"I should need five hundred at least, if—if it is to be of any use," he said, gloomily.
It was more than she expected, but she showed no signs of flinching. "Five hundred, then," she said, rising as if to conclude the interview. "Will it do, if I let you have it to-morrow?"
"Perfectly. Elizabeth, you are an angel. I can't thank you enough." He advanced towards her with outstretched arms, but with a gesture of repulsion she waved him aside.
"Don't thank me," she said, coldly. "This is a bargain for our mutual advantage. I will fulfil my share of it if you remember yours. And now, as we have nothing more to discuss, I think I will ask you to excuse me." She made him a stately inclination, picked up her book and sailed from the room in undiminished dignity and apparent unconcern.
But when she was alone and had locked herself into her room to think over her misery, then, indeed, the situation stared her in the face in its true colors. Her own words, "I like my freedom," rang mockingly in her ears. She was not free, but a slave; slave of a man who had her in his power, and would use it, as time went on, more and more unscrupulously. This time it was five hundred that he demanded; next time it would be a thousand. What could she do? Somehow or another, he must be satisfied. Anything was better, any sacrifice, any humiliation, than to allow him to go to Gerard with that bare statement of facts, "We were married at Cranston, last July!" The truth, devoid of any of the softening evasions by which she cloaked it to her own mind; the redeeming circumstances which excused, if they did not justify, her silence.
Her bitterest enemy must admit that the position was a hard one. A contract entered into hastily by a thoughtless girl, on the impulse of the moment; a quarter of an hour in an empty church one summer day; a few words spoken before a sleepy old clergyman and indifferent witnesses—could such things as these have power to ruin one's whole life? No, no—her heart cried out wildly to the contrary. The whole episode seemed, in the retrospect, so dream-like. It was easy to imagine that it had never happened. And yet, had she the courage to ignore it?... And, even if she had, there was always Paul to remind her of it, who would not give her up without a terrible struggle, that must, without fail, come to Gerard's ears.
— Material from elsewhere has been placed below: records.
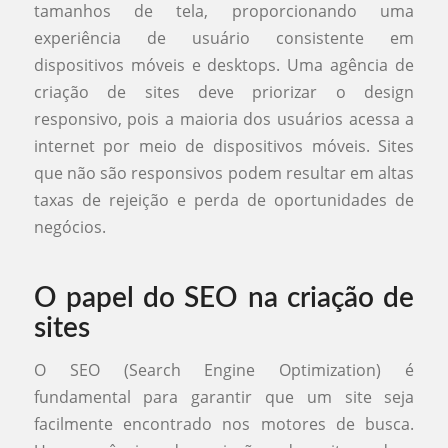
tamanhos de tela, proporcionando uma
experiência de usuário consistente em
dispositivos móveis e desktops. Uma agência de
criação de sites deve priorizar o design
responsivo, pois a maioria dos usuários acessa a
internet por meio de dispositivos móveis. Sites
que não são responsivos podem resultar em altas
taxas de rejeição e perda de oportunidades de
negócios.
O papel do SEO na criação de
sites
O SEO (Search Engine Optimization) é
fundamental para garantir que um site seja
facilmente encontrado nos motores de busca.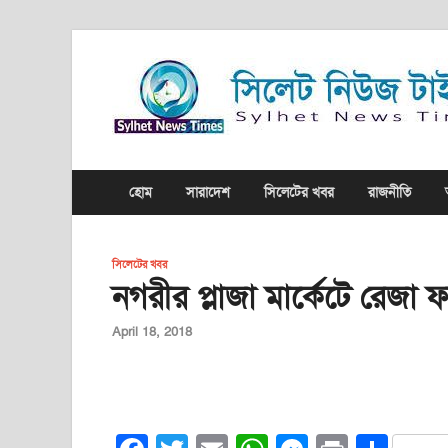
হোম
সারাদেশ
সিলেটের খবর
রাজনীতি
সিলেটের খবর
নগরীর প্লাজা মার্কেটে রেজা ফ
April 18, 2018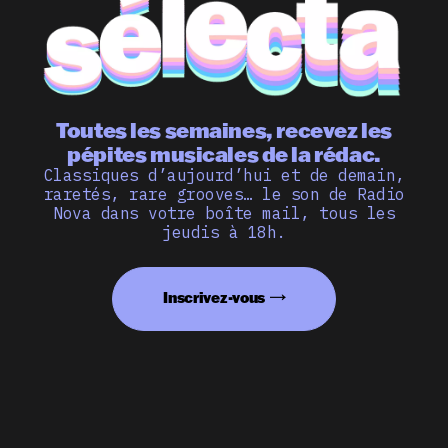
Toutes les semaines, recevez les
pépites musicales de la rédac.
Classiques d’aujourd’hui et de demain,
raretés, rare grooves… le son de Radio
Nova dans votre boîte mail, tous les
jeudis à 18h.
Inscrivez-vous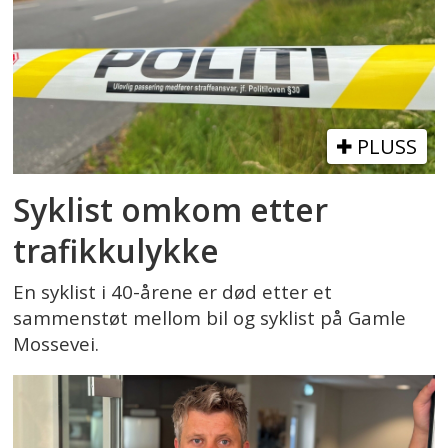
PLUSS
Syklist omkom etter
trafikkulykke
En syklist i 40-årene er død etter et
sammenstøt mellom bil og syklist på Gamle
Mossevei.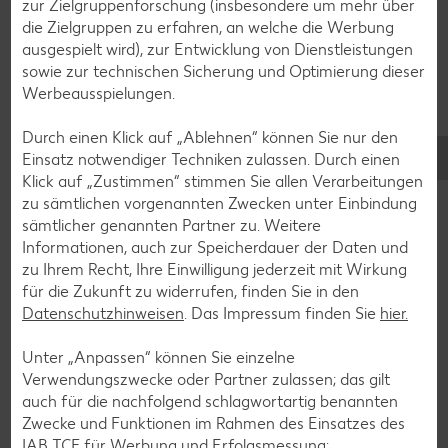
zur Zielgruppenforschung (insbesondere um mehr über
Torten-Rezepte
die Zielgruppen zu erfahren, an welche die Werbung
Eis-Rezepte
ausgespielt wird), zur Entwicklung von Dienstleistungen
sowie zur technischen Sicherung und Optimierung dieser
Pfannkuchen-Rezepte
Werbeausspielungen.
Plätzchen-Rezepte
Durch einen Klick auf „Ablehnen“ können Sie nur den
Einsatz notwendiger Techniken zulassen. Durch einen
Smoothie-Rezepte
Klick auf „Zustimmen“ stimmen Sie allen Verarbeitungen
zu sämtlichen vorgenannten Zwecken unter Einbindung
Bowle-Rezepte
sämtlicher genannten Partner zu. Weitere
Cocktail-Rezepte
Informationen, auch zur Speicherdauer der Daten und
zu Ihrem Recht, Ihre Einwilligung jederzeit mit Wirkung
Avocado-Rezepte
für die Zukunft zu widerrufen, finden Sie in den
Erdbeer-Rezepte
Datenschutzhinweisen
. Das Impressum finden Sie
hier.
Blaubeer-Rezepte
Unter „Anpassen“ können Sie einzelne
Bananen-Rezepte
Verwendungszwecke oder Partner zulassen; das gilt
auch für die nachfolgend schlagwortartig benannten
Zwecke und Funktionen im Rahmen des Einsatzes des
IAB TCF für Werbung und Erfolgsmessung: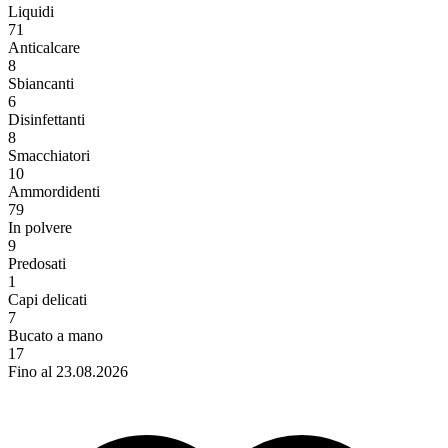
Liquidi
71
Anticalcare
8
Sbiancanti
6
Disinfettanti
8
Smacchiatori
10
Ammordidenti
79
In polvere
9
Predosati
1
Capi delicati
7
Bucato a mano
17
Fino al 23.08.2026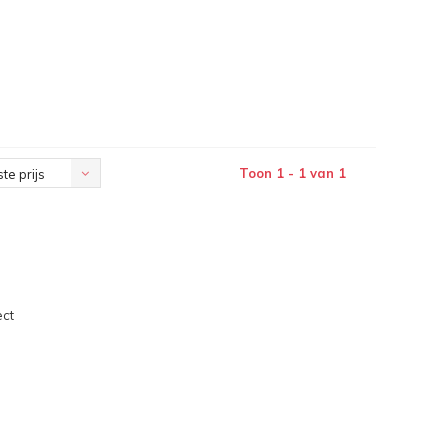
Toon 1 - 1 van 1
te prijs
ect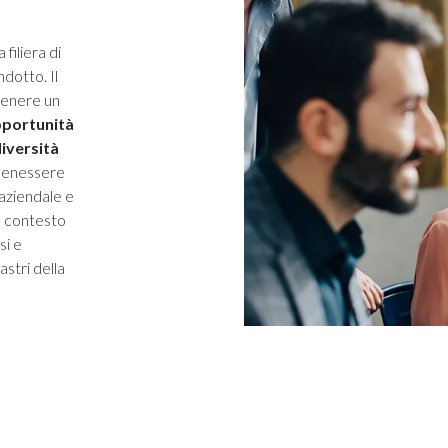
filiera di
dotto. Il
stenere un
pportunità
iversità
l benessere
 aziendale e
un contesto
si e
astri della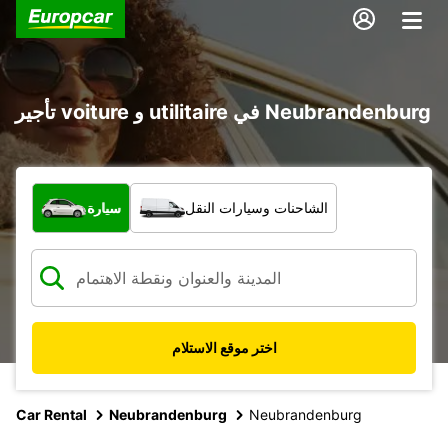
تأجير voiture و utilitaire في Neubrandenburg
ما نوع المركبة؟
الشاحنات وسيارات النقل
سيارة
اختر موقع الاستلام
Car Rental
Neubrandenburg
Neubrandenburg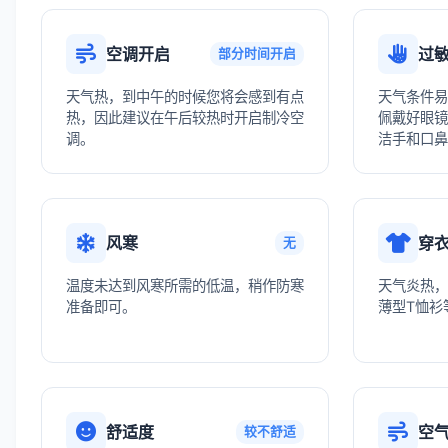
空调开启
过
部分时间开启
天气热，到中午的时候您将会感到有点
天气条件易
热，因此建议在午后较热时开启制冷空
佩戴好眼镜
调。
洁手和口鼻
风寒
穿
无
温度未达到风寒所需的低温，稍作防寒
天气炎热，
准备即可。
薄型T恤衫
舒适度
空
较不舒适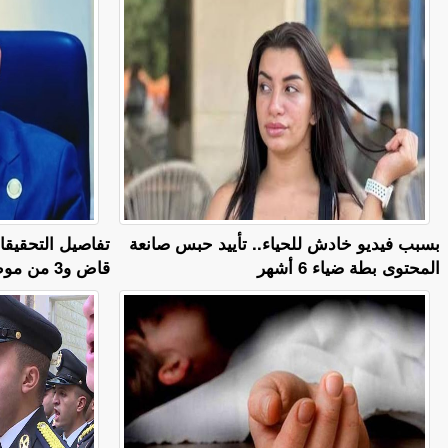
بسبب فيديو خادش للحياء.. تأييد حبس صانعة
تفاصيل التحقيقا
المحتوى بطة ضياء 6 أشهر
قاض و3 من موظفي محكمة شمال القاهرة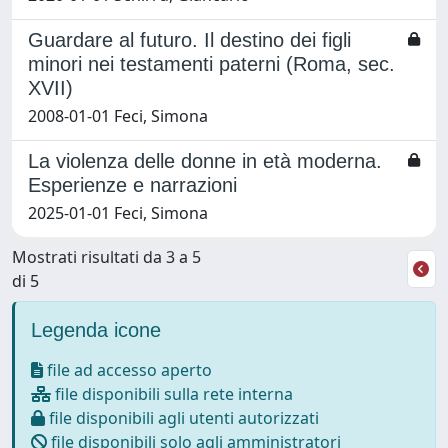
Guardare al futuro. Il destino dei figli
minori nei testamenti paterni (Roma, sec.
XVII)
2008-01-01 Feci, Simona
La violenza delle donne in età moderna.
Esperienze e narrazioni
2025-01-01 Feci, Simona
Mostrati risultati da 3 a 5
di 5
Legenda icone
file ad accesso aperto
file disponibili sulla rete interna
file disponibili agli utenti autorizzati
file disponibili solo agli amministratori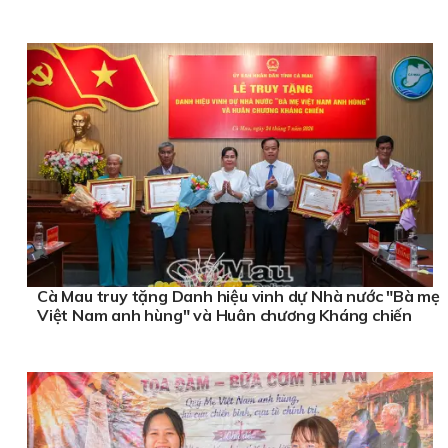
Cà Mau truy tặng Danh hiệu vinh dự Nhà nước "Bà mẹ
Việt Nam anh hùng" và Huân chương Kháng chiến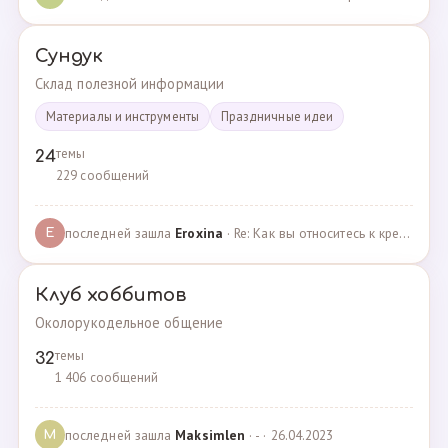
Сундук
Склад полезной информации
Материалы и инструменты
Праздничные идеи
темы
24
229 сообщений
последней зашла
Eroxina
· Re: Как вы относитесь к кредитам? · 06.04.2025
E
Клуб хоббитов
Околорукодельное общение
темы
32
1 406 сообщений
последней зашла
Maksimlen
· - · 26.04.2023
M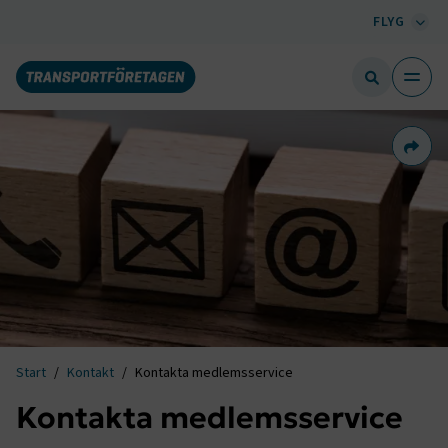
FLYG
Dela 
Start
Kontakt
Kontakta medlemsservice
Kontakta medlemsservice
There was only one hope that she could see, and that was wild and irrational; the hope Paul had himself suggested. If that prediction could be fulfilled! Elizabeth shuddered. It was terrible to think of such a thing; terrible to obtain one's own happiness at the cost of another person's life. She did not really wish Paul dead—that would be wicked. And yet—and yet—the thought pressed irresistibly upon her—if it had to be!—if it had to be! What a blessed relief—what an end to all this misery! "Oh, I do wish it, I do wish it!" she broke out, speaking aloud, unconsciously. "I would give anything in this world to hear of his death."
She stopped, startled at the sound of her own voice. The wish shocked her, even in the moment of expressing it. Her wishes were so often fulfilled—she had an almost superstitious faith in their efficacy. If this one were fulfilled, what then?—For a moment she, thinking it over, balanced possibilities; and then with a stifled cry, fell on her knees and hid her face in her hands.
"Oh, I'm growing so wicked," she sobbed out. "It's because I'm so miserable. Only let me have what I want, and I'll be different; I'll be the kind of woman that he admires; only—I must find a way, I must have what I want—first."